Ruidoso New Mexico Area

Ruidoso

Ruidoso lies in the Sierra Blanca mountain range of south-central New Mexico, where it merges with the Sacramento Mountains to the south. Ruidoso is a mountain resort community close to the slopes of Ski Apache, the Mescalero Apache Tribe-owned ski resort on Sierra Blanca, a 12,000-foot mountain. The tribe also operates the Inn of the Mountain Gods resort in the area, which includes a casino, hotel, and golf course. Ruidoso is the largest community in Lincoln County, and serves as the regional economic hub. The village received its name from the Rio Ruidoso (Spanish for “Noisy River”), a small stream that weaves through the city.

At nearly 7000′ elevation, Ruidoso is a great summer destination due to milder temperatures, particularly at night. A lot of frontier history can be explored in and around the area and there are numerous other things to do including exploration of nearby mountain villiages, White Sands, and the White Sands Missle Range to name a few. The Trinity Site, location of the first detonation of a nuclear weapon is also nearby. It was conducted by the United States Army at 5:29 a.m. on July 16, 1945, as part of the Manhattan Project. This site is open to the public two time a year but we have been told it can be difficult to be one of the limited few who manage to get it.

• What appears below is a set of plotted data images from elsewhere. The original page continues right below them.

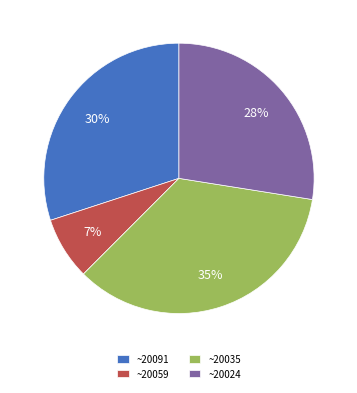

Which slice is the smallest?

~20059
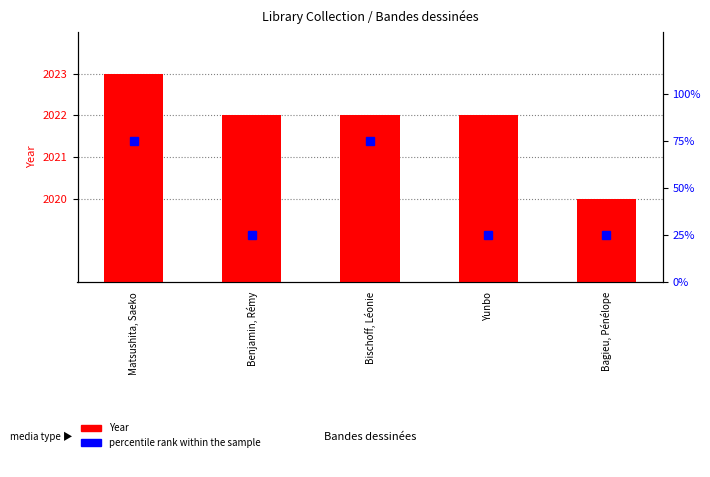

Rank the categories by value from lowest to highest.

Bagieu, Pénélope, Benjamin, Rémy, Bischoff, Léonie, Yunbo, Matsushita, Saeko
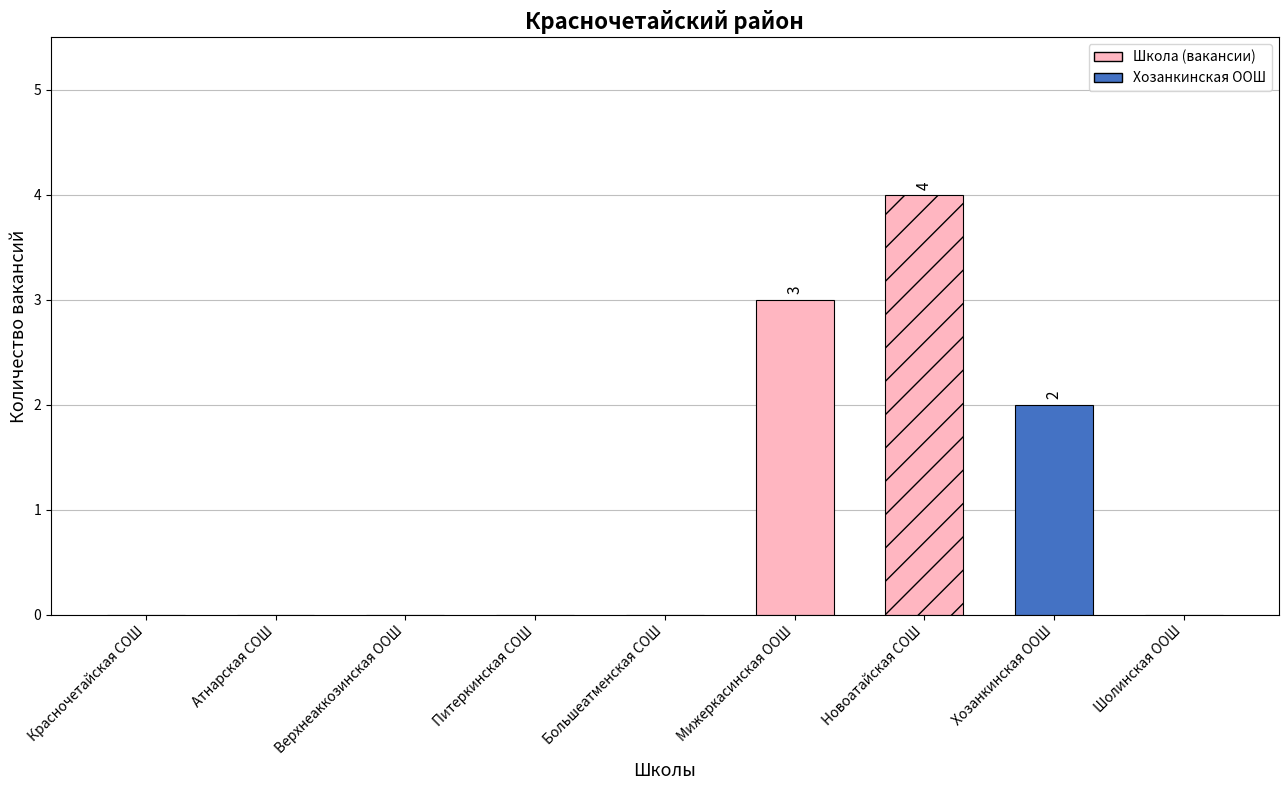

What is the difference between the second highest and minimum values?

3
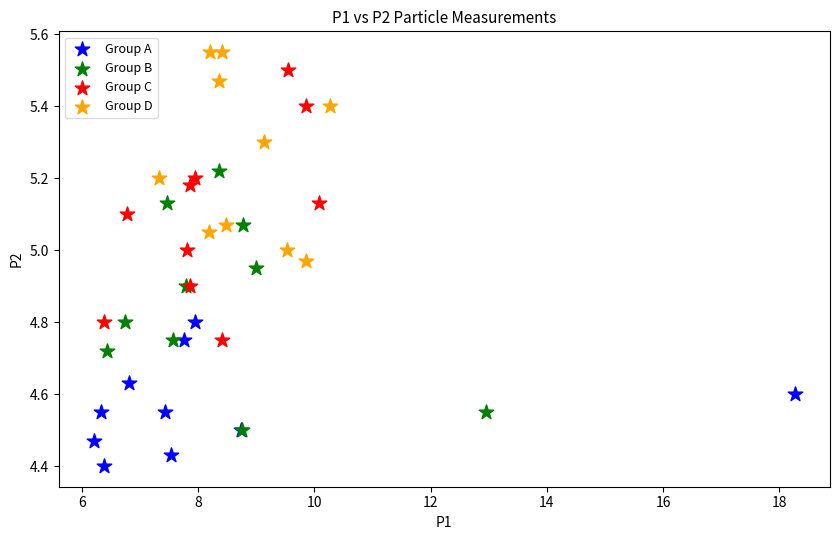

Which series reaches the maximum Y coordinate?

Group D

We had the extra treat of having our daughter, Amanda, join us for a few days here then travel on to Albuquerque with us.

Ruidoso Downs

Ruidoso Downs has been the home of the World’s Richest Quarter Horse Race since the All American Futurity was first contested on Labor Day in 1959 with a $129,000 purse. This past summer the Rainbow Futurity and the Rainbow Derby were on track to become $1,000,000 races. It is the only horse track in the United States and Europe that has a separate quarter horse straightaway and oval thoroughbred track giving spectators a unique venue.